Required action:
Find every line in the data below that contains the string "total", and copy each such line. Case counts.
** Opening Data to use block **
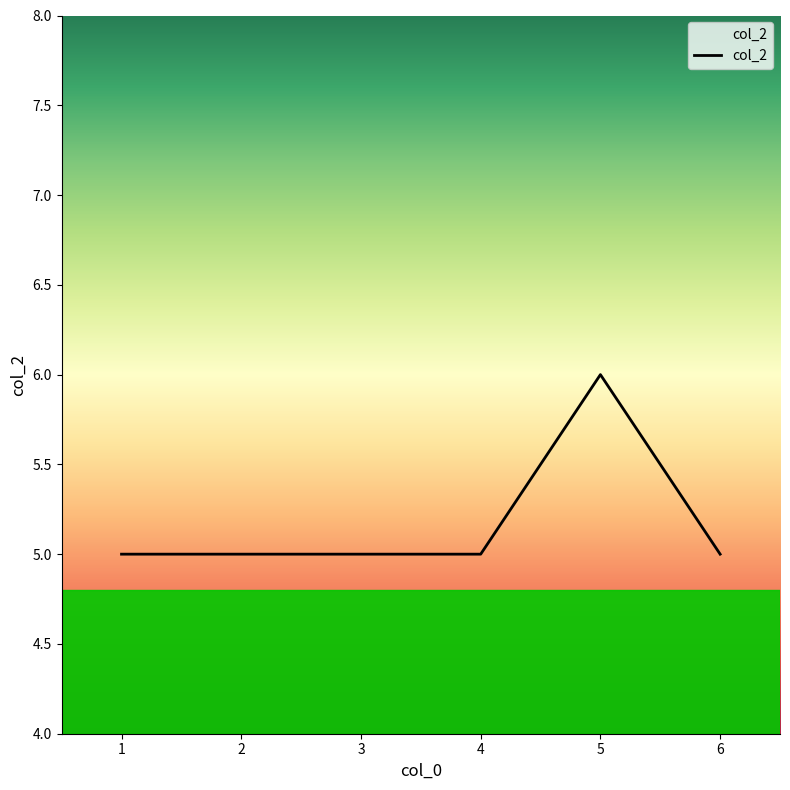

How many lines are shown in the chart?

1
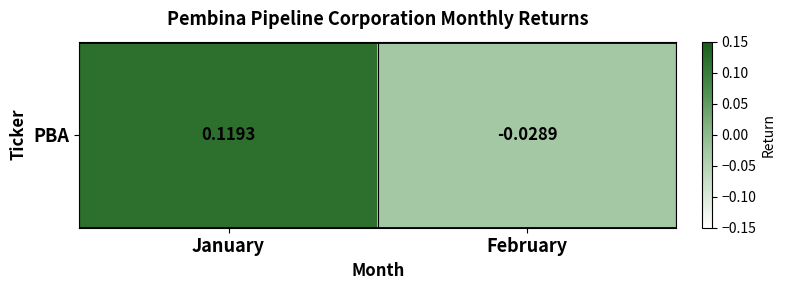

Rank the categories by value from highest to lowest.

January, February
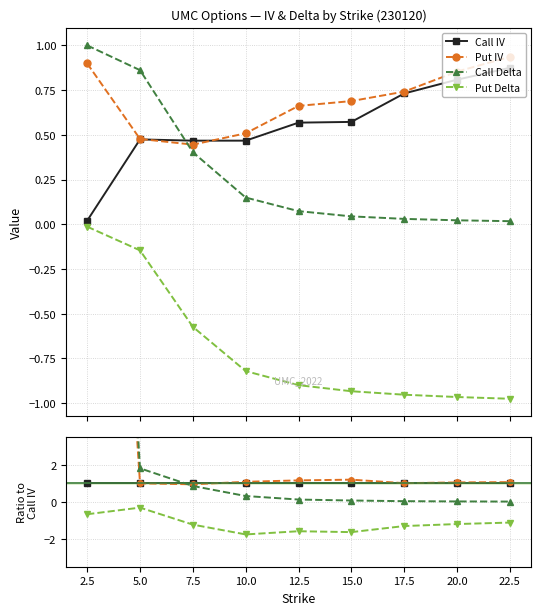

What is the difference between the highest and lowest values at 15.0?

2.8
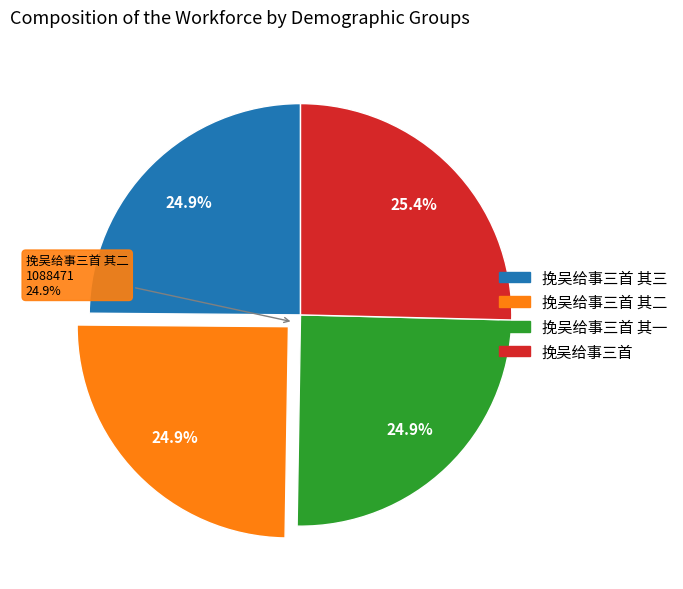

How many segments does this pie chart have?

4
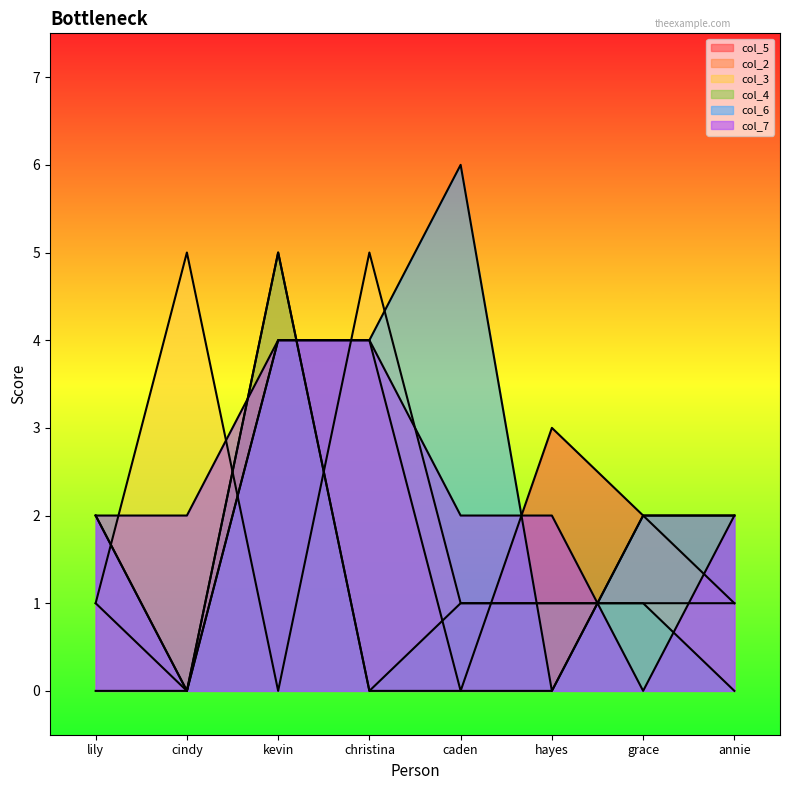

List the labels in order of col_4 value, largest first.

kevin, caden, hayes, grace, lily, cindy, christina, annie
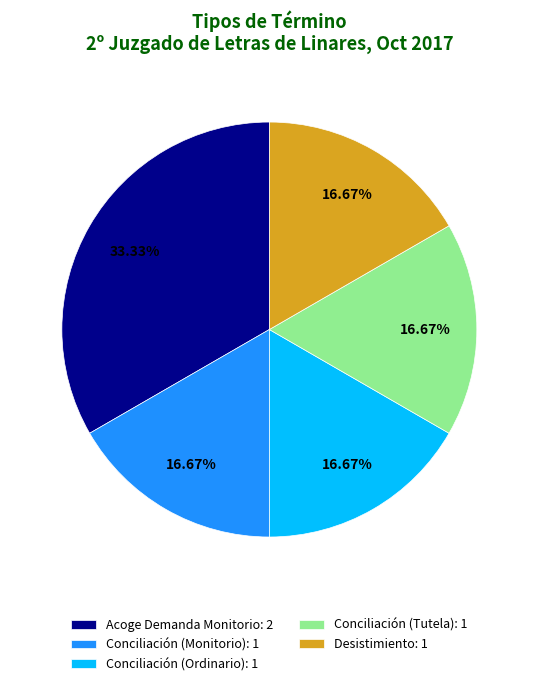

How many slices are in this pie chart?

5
** Closing Data to use block **
** Opening Data to use block **
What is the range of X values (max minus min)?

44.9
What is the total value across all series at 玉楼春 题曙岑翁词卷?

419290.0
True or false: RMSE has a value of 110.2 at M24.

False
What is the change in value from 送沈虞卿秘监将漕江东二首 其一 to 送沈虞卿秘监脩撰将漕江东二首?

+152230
** Closing Data to use block **
** Opening Data to use block **
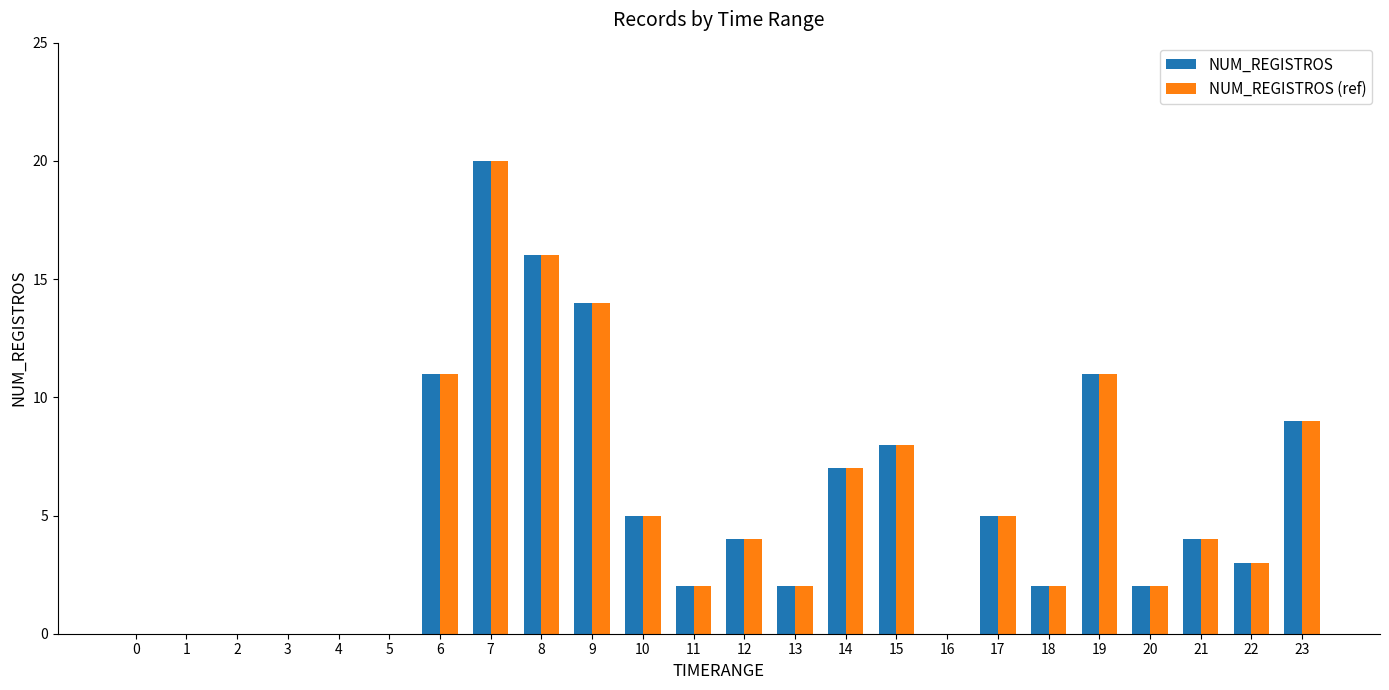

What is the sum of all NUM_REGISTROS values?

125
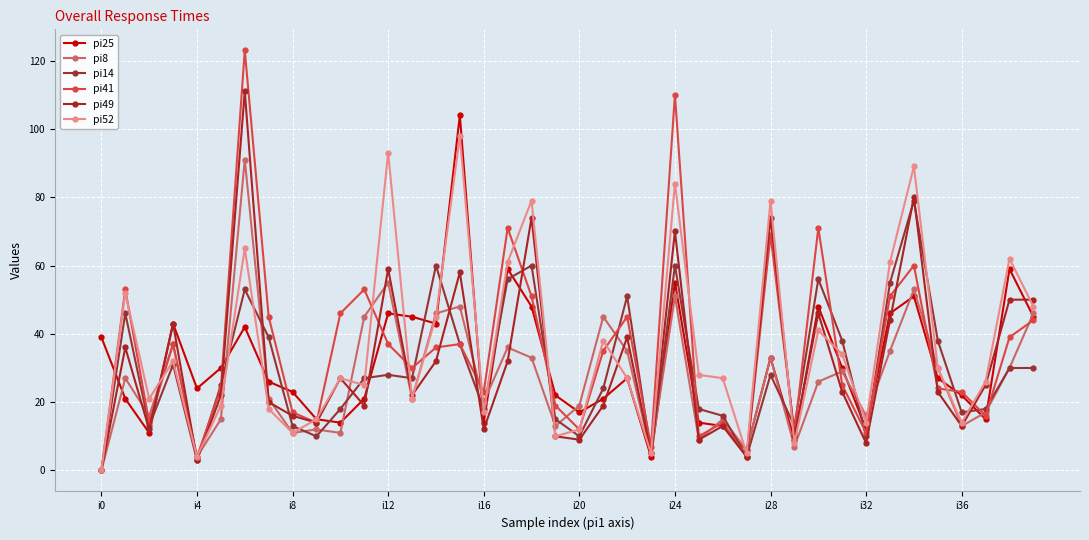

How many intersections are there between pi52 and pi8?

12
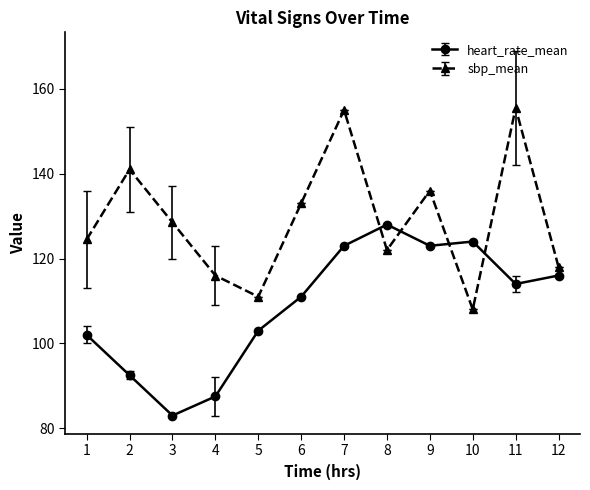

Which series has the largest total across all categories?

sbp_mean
** Closing Data to use block **
Answer box:
What is the total value across all series at 玉楼春 题曙岑翁词卷?
Which series has the largest total across all categories?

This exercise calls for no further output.